No es por azar si el libro menciona en su título la pareja víctimas y verdugos. Porque Lozano penetra en un film que rechaza la cronología, apuesta por formas cercanas al mito, aspira a la performatividad, y lo analiza desde el prisma de esa dialéctica compleja. Pero además el título contiene otra clave: el término genealogía. Este subraya la necesidad de devolver el film a esa red tan compleja de causas y efectos que denominamos historia, desenterrar sus nexos contemporáneos y proyectarlo hacia adelante. La tercera voz que no debiera olvidarse es la de análisis. Este nos devuelve a una evidencia que el acontecimiento Shoah consiguió diluir: Shoah es una obra de arte en lo que esta tiene de aspiración a la redención y de trascendencia, pero también en lo que moviliza de puesta en escena, montaje, composición, uso del sonido directo, movimientos de cámara, formas de filmar los rostros, los documentos y los paisajes, de captar los estridentes y los desoladores silencios.
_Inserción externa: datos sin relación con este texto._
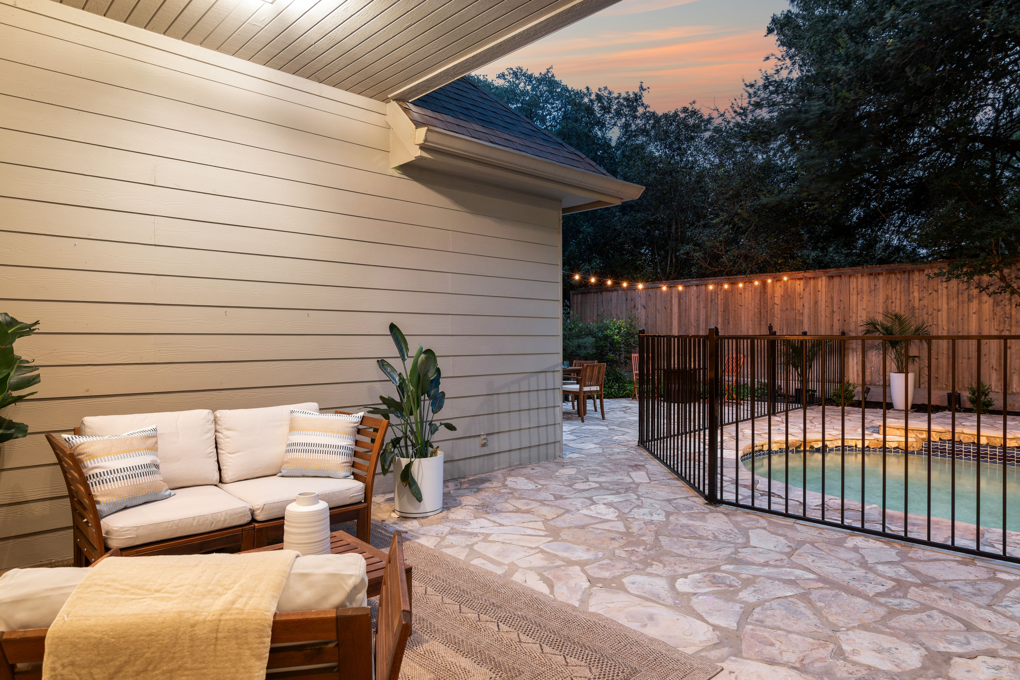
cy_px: 340
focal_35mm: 21
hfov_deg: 81.2
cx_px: 510
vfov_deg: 59.5
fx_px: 595
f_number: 8
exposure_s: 5
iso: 100
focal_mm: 14
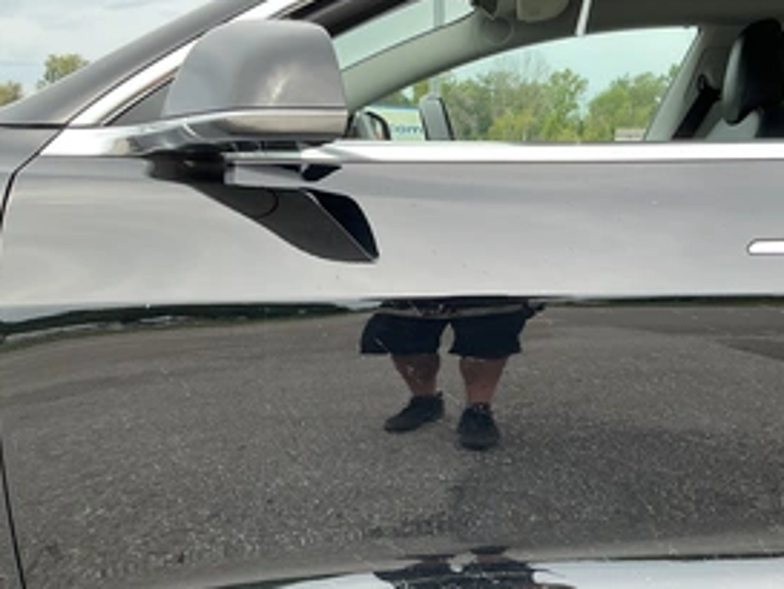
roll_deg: -3.1
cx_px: 485
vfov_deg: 34.8
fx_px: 929
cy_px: 399
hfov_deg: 45.4
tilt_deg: -14.2
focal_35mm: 41
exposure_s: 1/177
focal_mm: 3
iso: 25
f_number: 1.8
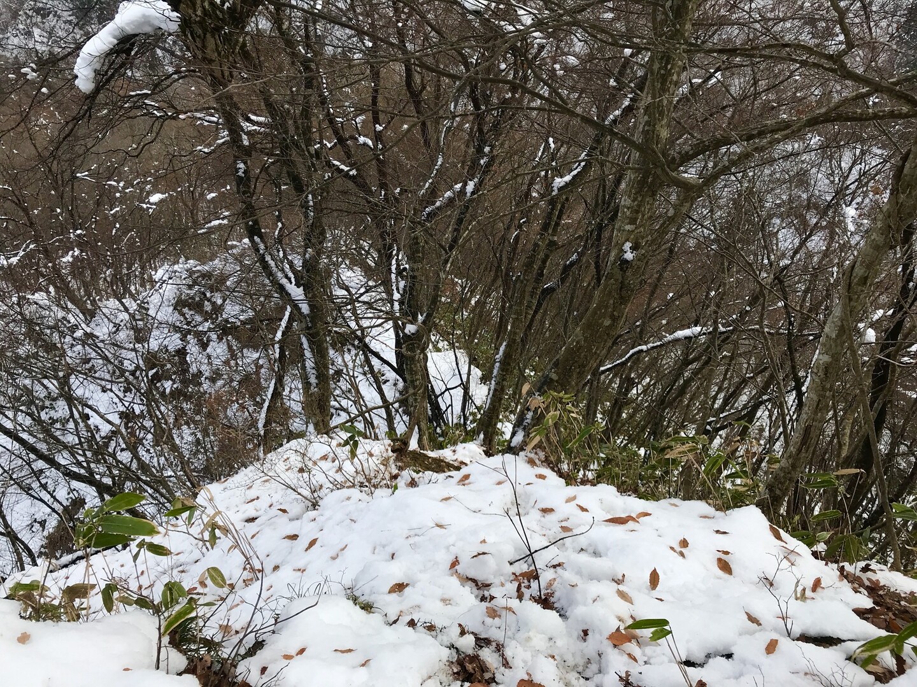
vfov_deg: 49.7
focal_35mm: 28
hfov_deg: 63.5
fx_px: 741
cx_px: 458
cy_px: 344
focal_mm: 3.99
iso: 20
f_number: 1.8
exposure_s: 1/591
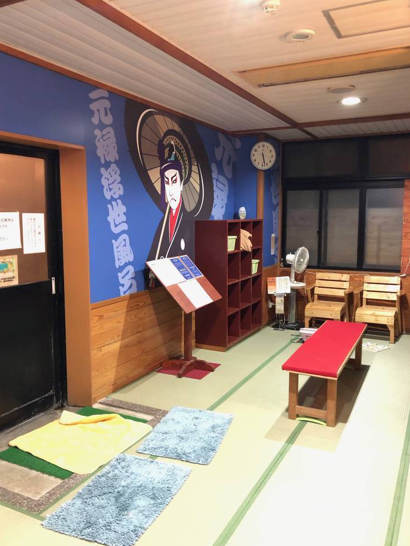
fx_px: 474
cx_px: 196
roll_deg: +0.2
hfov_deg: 46.8
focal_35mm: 30
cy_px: 274
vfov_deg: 60.0
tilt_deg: -6.6
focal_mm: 3.99
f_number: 1.8
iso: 160
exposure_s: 1/4
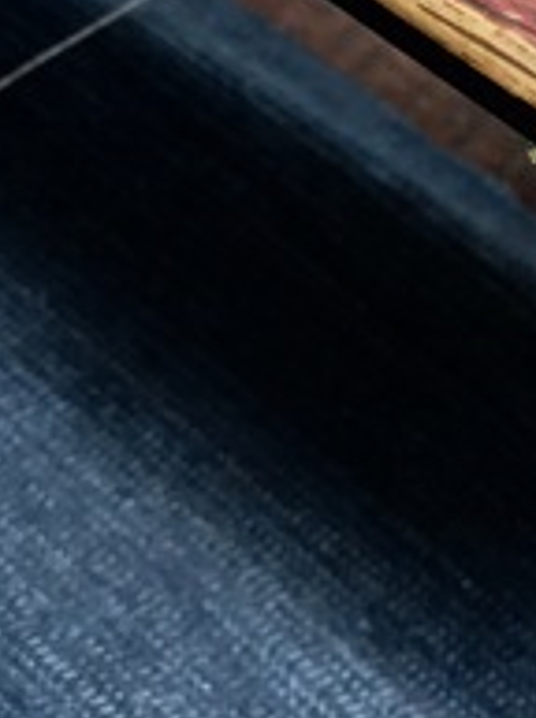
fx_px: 2134
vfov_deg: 17.4
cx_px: 700
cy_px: -316
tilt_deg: -74.6
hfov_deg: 13.8
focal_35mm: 103
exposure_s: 1/100
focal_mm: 3.3
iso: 40
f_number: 2.4
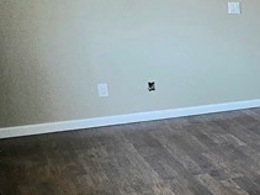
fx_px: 473
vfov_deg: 23.1
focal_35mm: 63
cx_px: 445
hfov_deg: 21.9
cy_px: 135
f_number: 2.2
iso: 200
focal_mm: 1.7
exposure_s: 1/60.2
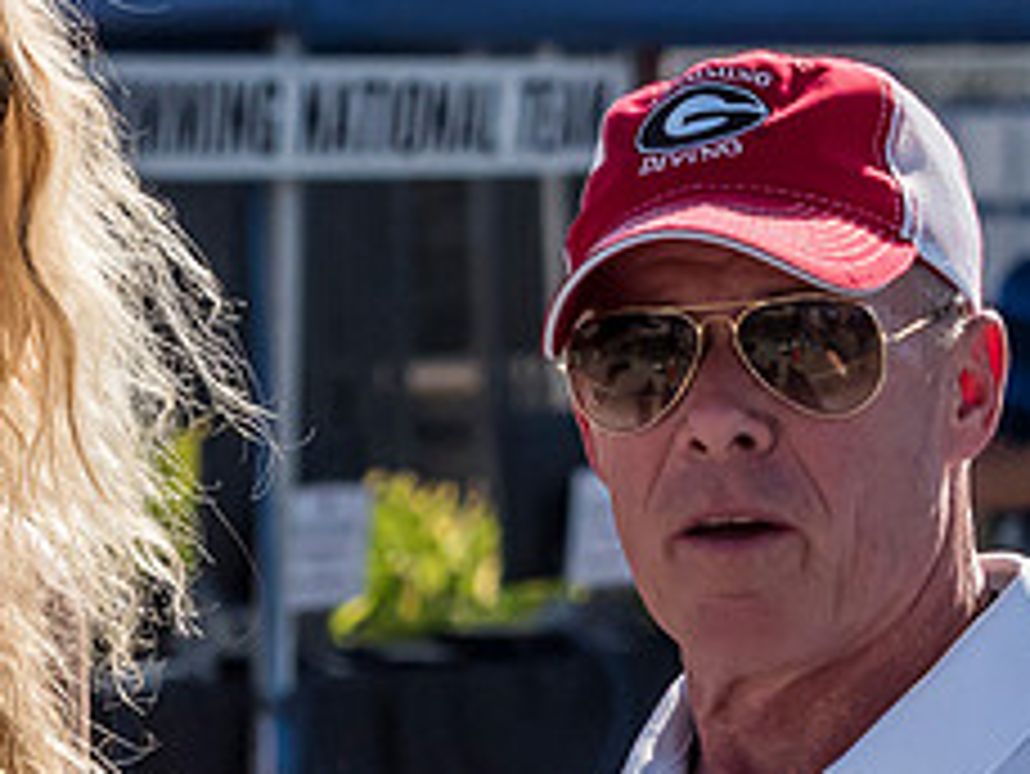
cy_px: 891
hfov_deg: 5.2
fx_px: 11372
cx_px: 305
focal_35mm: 382
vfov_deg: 3.9
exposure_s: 1/8000
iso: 800
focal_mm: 52
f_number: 3.5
Cualquier analista de una obra de creación es consciente de que dicha obra sobrevivirá a su análisis. Por esta razón, los análisis necesitan ser reavivados como parte de una historia –ciertamente más fugaz–, pero historia a la postre. Con todo, la saturación académica de nuestros días nos precipita a menudo en una jungla de publicaciones entre las cuales resulta difícil discernir la recitación de mantras y el lenguaje de oficio propio de una época, de separar los estudios que perdurarán, para ser retomados por nuevos analistas, de aquellos que quedarán como testimonio de una jerga –sin lugar a dudas sintomática, pero poco más– de su tiempo. El libro de Arturo Lozano es uno de esos textos que ayudan a ver, que se adhieren a la obra de la que nos hablan desprendiéndose de ella estratégicamente para ayudarnos a descubrir sus bambalinas, sus deudas, la proyección que no le fue dado a su autor pensar. Esa tarea, meticulosa y honesta, es lo que conocemos como historia de las imágenes: el reconocimiento y el ejercicio crítico de las imágenes como parte (y no solo como ilustración) de la historia.